Those are very dangerous waters you are treading in.

Yes, they are dangerous waters but waters in which we must dive.

Just to see what happens, I'm repeating my earlier comment, which has dissapeared:

"It is likely that Muhammad encountered both Christians and Jews in his travels as a caravan trader."


It's not only likely that he encountered both Christians and Jews in his travels.  He also tried to kill them all!  The Koran, no matter how you spell it, is a Satan-inspired book.  Stay away from it!

It seems to me that saying that we should respect the Quran the way Moslems respect it, reveals an ignorance of how moslems really regard the quran.   We can understand how they respect it, but the only way to respect it the way they do is to accept Mohammed as the true prophet of Allah, and to follow all the precepts and commands in the quran.  Which we cannot do. 

     Even those of you who view all Muslims as evil or not to be trusted or worse, shouldn't have issue with someone trying to better understand where they are coming from. "Know they enemy" yes? Only a very small percentage of Christians that I've encountered have even a modicum of knowledge about their own faith and what our Bible teaches, so I am very distrustful when they claim to understand Muslims and the Quran. I whole heartedly endorse those Christians who have a mature faith & have spent plenty of time in God's Word to help us understand our Muslim bother & sisters. You go Greg!


I agree you you there, but the statement:

[quote]The Quran is a helpful bridge to the Bible{/quote]

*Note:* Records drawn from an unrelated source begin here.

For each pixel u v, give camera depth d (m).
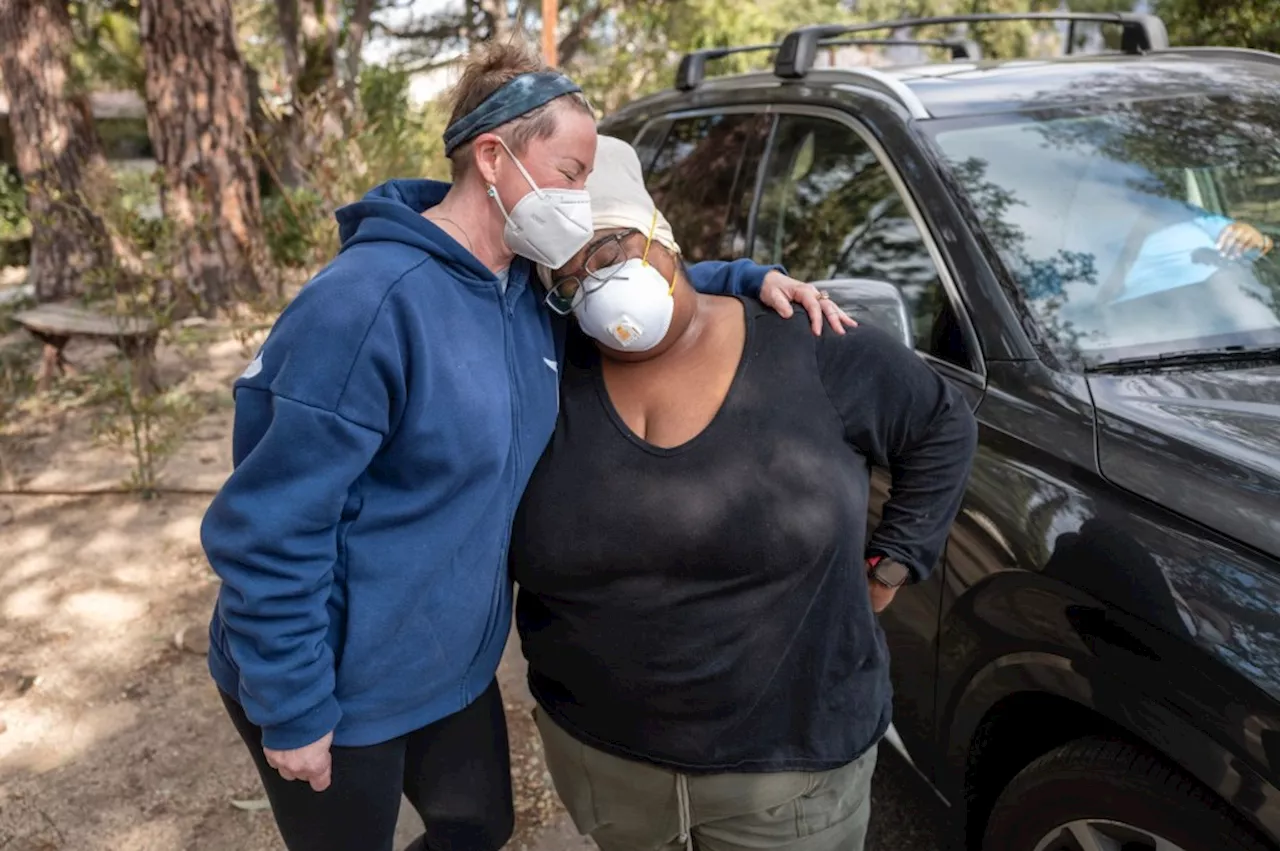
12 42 8.23
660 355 1.55
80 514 4.83
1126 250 2.27
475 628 1.60
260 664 1.43
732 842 1.68
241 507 1.37
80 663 3.58
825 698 1.57
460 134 1.45
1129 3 8.70
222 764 3.02
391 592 1.49
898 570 1.62
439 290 1.42
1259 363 2.09
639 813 1.70
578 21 17.61
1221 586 1.57
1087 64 2.92
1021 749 2.05
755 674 1.53
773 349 1.54
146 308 6.20
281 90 10.48
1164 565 1.64
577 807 1.77
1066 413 1.96
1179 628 1.58
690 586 1.51
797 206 2.88
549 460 1.57
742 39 16.73
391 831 1.77
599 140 1.58
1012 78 2.79
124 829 2.77
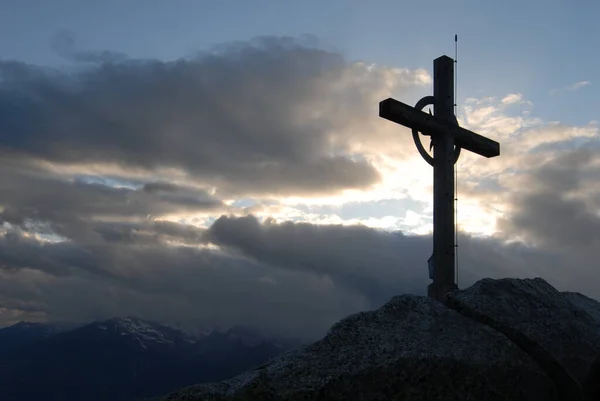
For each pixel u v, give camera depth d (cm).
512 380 704
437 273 1087
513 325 756
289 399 625
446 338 723
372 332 720
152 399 606
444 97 1129
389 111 1024
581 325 795
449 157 1110
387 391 657
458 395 675
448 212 1095
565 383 725
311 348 691
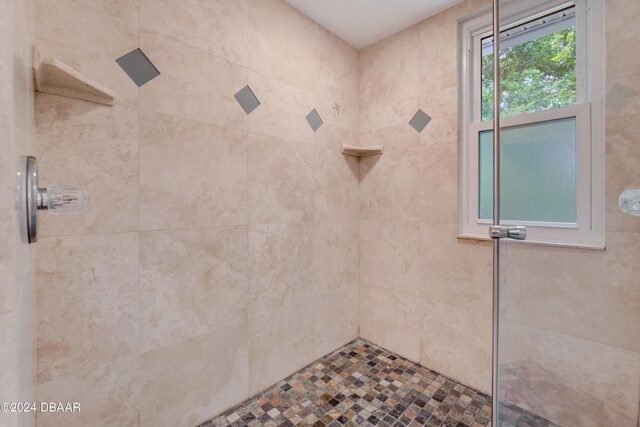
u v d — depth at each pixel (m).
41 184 0.76
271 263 1.31
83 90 0.81
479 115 1.34
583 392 0.98
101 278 0.86
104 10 0.85
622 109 0.89
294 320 1.41
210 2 1.08
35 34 0.71
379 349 1.64
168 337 1.00
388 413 1.16
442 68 1.39
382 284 1.65
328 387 1.32
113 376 0.89
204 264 1.09
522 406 1.07
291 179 1.38
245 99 1.20
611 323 0.93
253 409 1.18
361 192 1.74
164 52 0.97
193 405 1.07
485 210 1.31
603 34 0.92
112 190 0.88
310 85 1.46
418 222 1.49
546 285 1.03
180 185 1.02
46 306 0.77
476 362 1.30
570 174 0.99
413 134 1.50
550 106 1.03
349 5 1.36
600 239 0.94
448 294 1.39
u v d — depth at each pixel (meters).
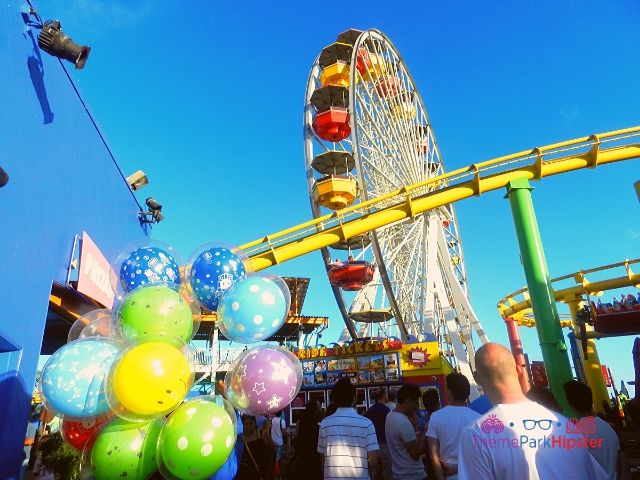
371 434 4.43
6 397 5.77
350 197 24.83
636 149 15.89
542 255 13.91
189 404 3.55
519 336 25.44
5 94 5.82
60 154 7.64
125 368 3.22
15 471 5.86
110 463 3.36
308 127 26.59
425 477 4.74
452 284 25.17
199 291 4.53
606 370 23.28
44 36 6.68
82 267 8.12
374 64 24.84
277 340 34.47
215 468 3.42
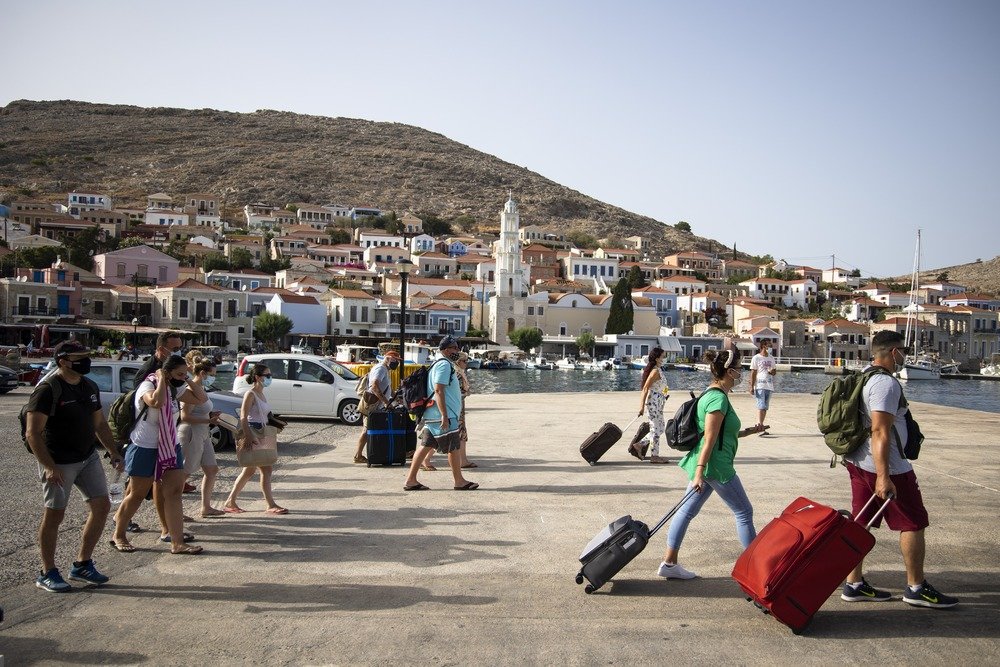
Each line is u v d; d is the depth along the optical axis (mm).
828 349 113562
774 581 5230
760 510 8852
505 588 6199
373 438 11992
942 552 7117
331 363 19297
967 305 140625
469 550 7281
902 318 118688
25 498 9625
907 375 93250
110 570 6719
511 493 9977
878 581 6309
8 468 11688
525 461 12734
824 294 151625
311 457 13305
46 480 6109
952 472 11328
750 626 5383
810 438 15422
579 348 106438
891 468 5668
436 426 10062
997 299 147750
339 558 7035
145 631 5305
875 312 136000
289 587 6230
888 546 7383
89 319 75750
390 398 12508
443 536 7797
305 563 6887
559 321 111312
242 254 121500
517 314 109125
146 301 81375
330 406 18656
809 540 5254
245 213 181500
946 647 5012
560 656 4879
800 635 5211
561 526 8211
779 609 5207
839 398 5945
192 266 118000
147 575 6566
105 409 15055
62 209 151750
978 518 8445
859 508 5910
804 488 10148
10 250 97625
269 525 8297
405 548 7355
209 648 5016
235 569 6727
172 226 142125
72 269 80000
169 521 7211
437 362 10023
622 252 155875
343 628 5348
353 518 8602
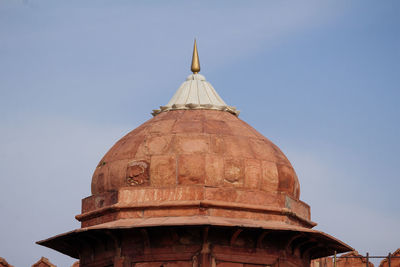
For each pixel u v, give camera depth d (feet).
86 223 85.10
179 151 81.51
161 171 81.20
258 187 82.02
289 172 84.79
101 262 81.87
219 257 77.82
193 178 80.53
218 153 81.71
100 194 84.17
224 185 80.89
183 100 89.25
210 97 89.81
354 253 105.29
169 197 80.18
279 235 80.38
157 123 85.40
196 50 94.27
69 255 89.61
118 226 76.64
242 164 81.76
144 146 82.94
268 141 86.84
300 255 84.07
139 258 78.95
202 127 83.51
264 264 79.56
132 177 82.02
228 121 85.97
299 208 86.02
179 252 78.02
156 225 75.41
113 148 86.58
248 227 76.28
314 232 78.74
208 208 79.30
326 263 104.88
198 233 78.02
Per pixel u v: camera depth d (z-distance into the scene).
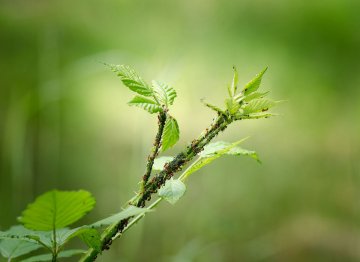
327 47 3.81
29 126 2.46
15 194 2.01
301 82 3.53
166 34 3.71
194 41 3.71
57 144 2.47
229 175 2.54
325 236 2.16
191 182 2.46
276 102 0.66
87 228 0.60
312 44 3.83
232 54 3.66
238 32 3.88
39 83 2.77
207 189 2.41
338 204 2.39
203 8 4.04
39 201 0.58
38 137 2.46
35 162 2.33
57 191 0.58
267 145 2.91
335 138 2.99
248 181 2.50
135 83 0.64
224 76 3.47
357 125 3.07
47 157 2.38
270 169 2.66
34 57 3.05
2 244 0.69
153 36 3.66
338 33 3.83
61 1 3.81
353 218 2.28
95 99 3.11
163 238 1.98
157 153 0.65
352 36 3.80
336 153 2.86
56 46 3.01
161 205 2.24
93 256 0.64
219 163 2.65
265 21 4.00
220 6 4.04
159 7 3.96
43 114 2.55
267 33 3.89
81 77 3.24
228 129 3.07
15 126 2.20
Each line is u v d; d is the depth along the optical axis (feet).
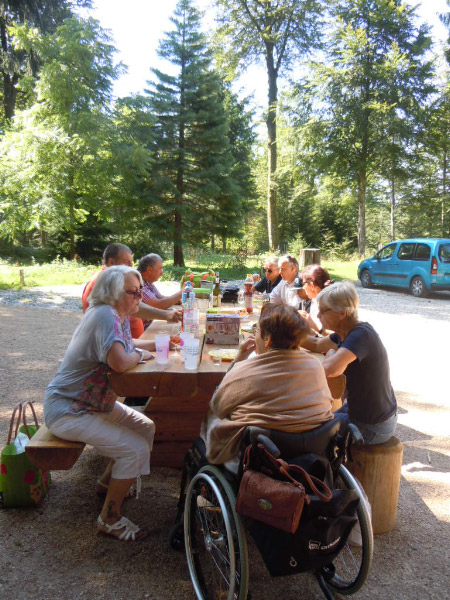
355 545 9.19
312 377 7.43
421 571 8.47
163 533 9.34
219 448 7.55
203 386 9.23
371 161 81.71
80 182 71.36
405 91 76.54
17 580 7.84
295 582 8.17
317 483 6.73
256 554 8.91
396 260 48.32
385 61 76.64
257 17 84.07
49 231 80.84
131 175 73.72
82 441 8.86
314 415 7.19
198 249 100.37
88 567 8.25
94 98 73.00
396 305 40.14
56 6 86.69
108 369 9.02
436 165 103.50
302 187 119.65
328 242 119.96
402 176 82.99
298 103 81.51
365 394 9.06
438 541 9.37
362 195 84.17
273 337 7.48
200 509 8.13
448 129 84.53
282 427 6.98
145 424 9.82
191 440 12.10
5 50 85.76
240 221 85.25
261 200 132.16
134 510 10.11
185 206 76.43
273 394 7.20
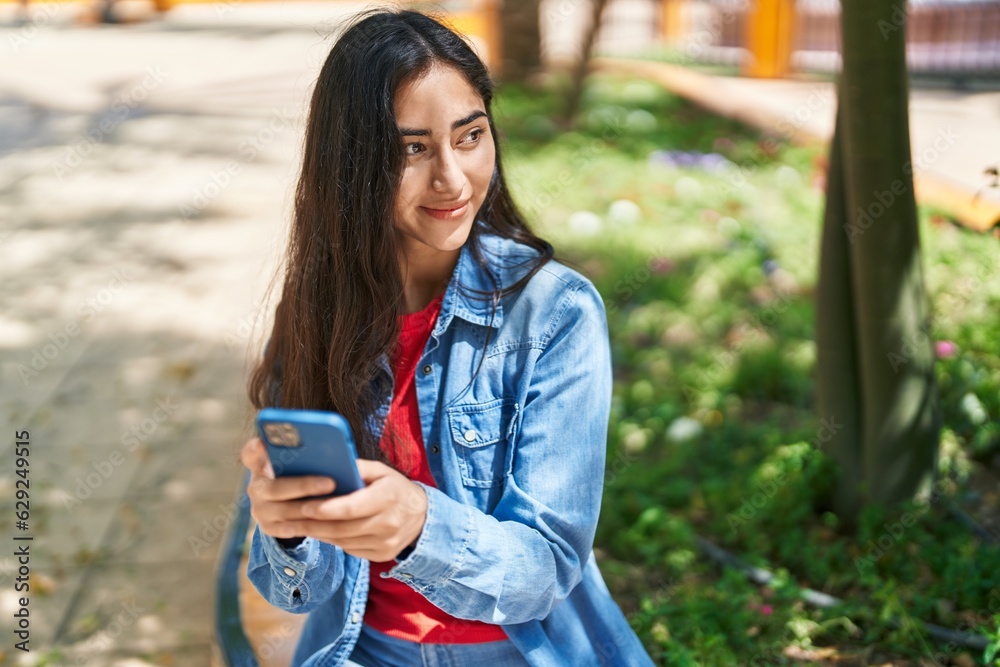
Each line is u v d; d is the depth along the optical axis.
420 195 1.42
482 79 1.44
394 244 1.46
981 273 4.77
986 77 8.91
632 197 6.62
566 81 9.33
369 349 1.49
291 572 1.44
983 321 4.29
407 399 1.55
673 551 3.21
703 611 2.79
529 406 1.48
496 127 1.59
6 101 9.92
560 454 1.45
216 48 12.30
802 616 2.79
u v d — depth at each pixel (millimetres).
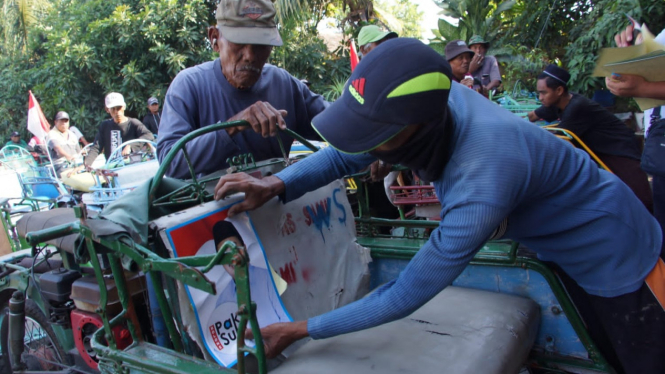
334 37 11766
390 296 1201
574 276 1452
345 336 1527
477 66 5262
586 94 6008
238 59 1744
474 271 1898
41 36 11320
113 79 9234
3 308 2445
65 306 2127
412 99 991
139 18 8922
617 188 1358
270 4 1748
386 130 1026
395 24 8906
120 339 1825
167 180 1526
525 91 5223
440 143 1143
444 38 7918
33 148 8273
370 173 2082
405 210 3898
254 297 1480
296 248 1707
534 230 1368
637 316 1352
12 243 4102
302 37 8914
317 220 1827
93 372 2025
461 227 1109
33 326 2359
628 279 1342
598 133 2883
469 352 1402
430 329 1543
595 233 1317
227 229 1489
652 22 5395
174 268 1153
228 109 1880
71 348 2150
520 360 1499
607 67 1687
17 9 11062
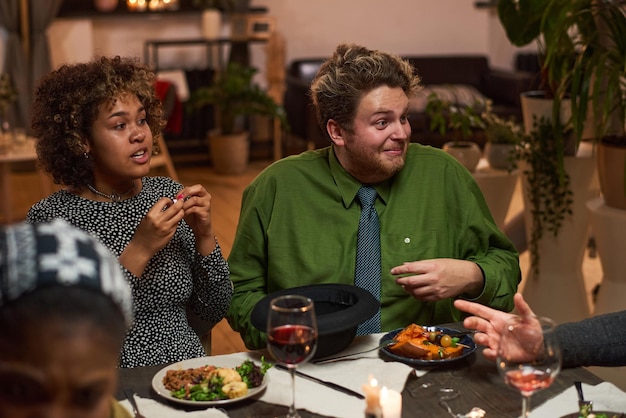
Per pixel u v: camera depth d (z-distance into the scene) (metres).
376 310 1.74
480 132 6.83
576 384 1.61
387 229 2.12
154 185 2.14
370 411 1.34
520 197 6.20
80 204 2.03
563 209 3.49
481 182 3.65
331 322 1.67
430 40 8.16
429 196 2.15
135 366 1.97
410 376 1.68
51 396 0.70
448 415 1.54
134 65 2.03
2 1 6.63
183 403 1.58
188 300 2.16
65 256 0.71
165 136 7.48
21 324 0.68
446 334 1.85
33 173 7.00
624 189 3.07
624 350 1.69
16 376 0.69
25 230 0.73
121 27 7.28
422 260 2.08
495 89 7.59
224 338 3.84
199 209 1.97
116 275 0.75
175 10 7.24
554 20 3.37
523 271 4.51
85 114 1.95
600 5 3.12
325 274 2.09
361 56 2.01
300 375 1.68
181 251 2.07
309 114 6.86
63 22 6.96
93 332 0.69
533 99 3.46
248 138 7.52
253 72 7.01
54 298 0.68
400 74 2.02
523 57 8.20
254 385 1.64
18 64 6.74
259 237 2.17
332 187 2.12
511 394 1.61
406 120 2.06
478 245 2.17
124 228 2.03
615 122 3.57
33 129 2.03
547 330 1.32
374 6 7.95
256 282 2.18
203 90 6.91
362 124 2.00
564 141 3.44
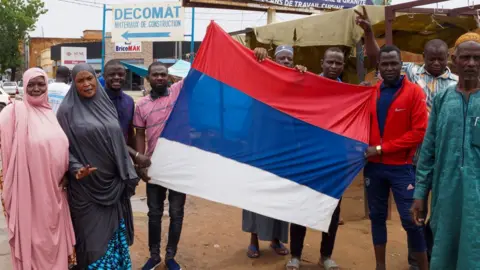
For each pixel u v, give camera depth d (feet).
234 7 38.14
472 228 9.45
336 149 13.69
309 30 23.35
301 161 13.87
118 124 12.21
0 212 19.92
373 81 29.91
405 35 29.12
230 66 14.19
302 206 13.74
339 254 16.21
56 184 11.39
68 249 11.76
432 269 10.27
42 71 11.71
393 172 12.80
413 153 12.80
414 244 12.69
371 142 13.38
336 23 22.16
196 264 15.34
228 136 14.10
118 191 12.05
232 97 14.15
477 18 22.68
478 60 9.58
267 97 14.12
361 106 13.94
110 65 13.48
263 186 13.88
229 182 13.93
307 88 14.06
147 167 14.01
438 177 10.27
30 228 11.22
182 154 14.02
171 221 14.37
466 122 9.70
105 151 11.70
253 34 29.25
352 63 30.99
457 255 9.96
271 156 13.99
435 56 14.28
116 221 12.22
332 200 13.65
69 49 62.80
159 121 14.11
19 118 11.27
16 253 11.27
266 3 38.37
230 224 19.83
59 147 11.30
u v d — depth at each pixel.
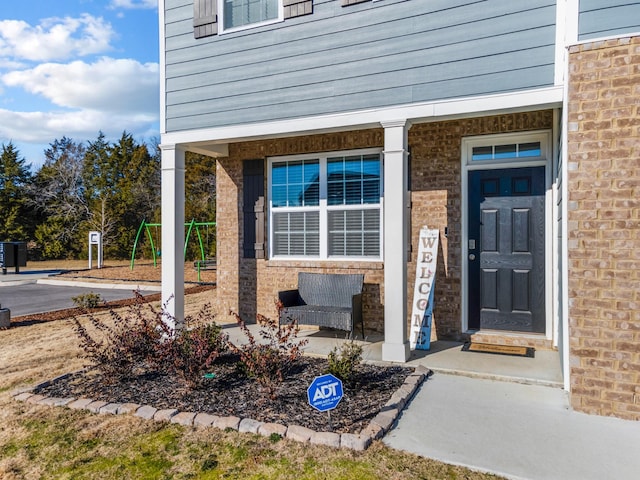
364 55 5.42
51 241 28.95
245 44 6.17
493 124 5.95
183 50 6.62
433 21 5.05
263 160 7.61
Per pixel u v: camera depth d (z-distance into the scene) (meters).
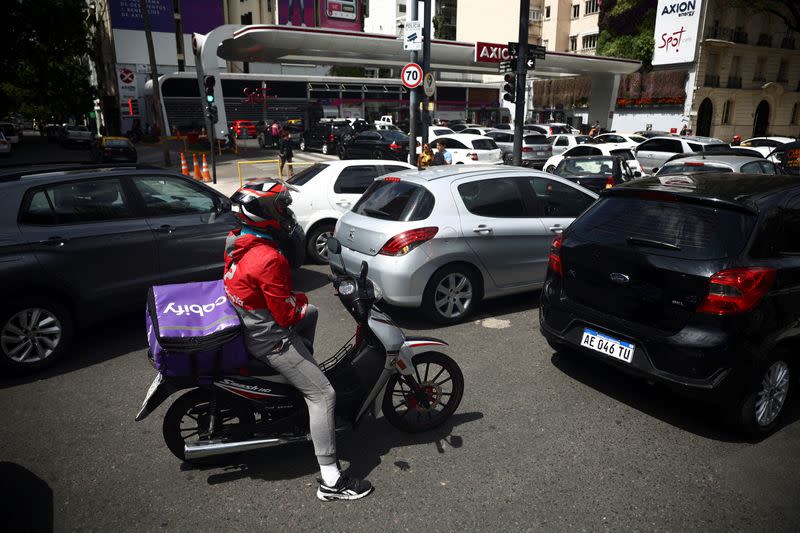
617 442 3.60
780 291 3.46
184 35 52.47
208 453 3.03
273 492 3.12
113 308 5.32
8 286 4.57
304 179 8.56
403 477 3.24
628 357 3.76
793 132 45.69
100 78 64.00
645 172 18.53
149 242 5.47
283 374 2.93
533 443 3.60
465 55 33.16
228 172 21.86
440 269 5.58
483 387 4.39
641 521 2.86
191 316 2.85
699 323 3.43
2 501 3.04
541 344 5.28
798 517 2.89
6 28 39.47
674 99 39.69
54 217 4.95
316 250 8.39
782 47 42.31
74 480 3.24
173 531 2.81
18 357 4.69
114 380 4.60
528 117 52.78
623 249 3.85
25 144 48.53
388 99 46.25
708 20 38.03
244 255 2.78
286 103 42.91
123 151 25.19
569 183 6.48
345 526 2.83
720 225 3.56
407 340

is wrong. Read and understand it, yes. Bridge to the Bible, absolutely not.

Bert, I agree with you that the quran will not help us to understand the bible better.   But what I think was meant by the phrase (could have been said better), is that christians can use their knowledge of the quran to lead moslems to the bible.  There are some similar sayings and there are some references to Jesus, which provide a kind of natural link to talking about the truths found in the bible.   I agree with you that  "Bridge" is a poor term, because it suggests we need to cross the bridge of quran in order to understand or receive scripture, and that is not so.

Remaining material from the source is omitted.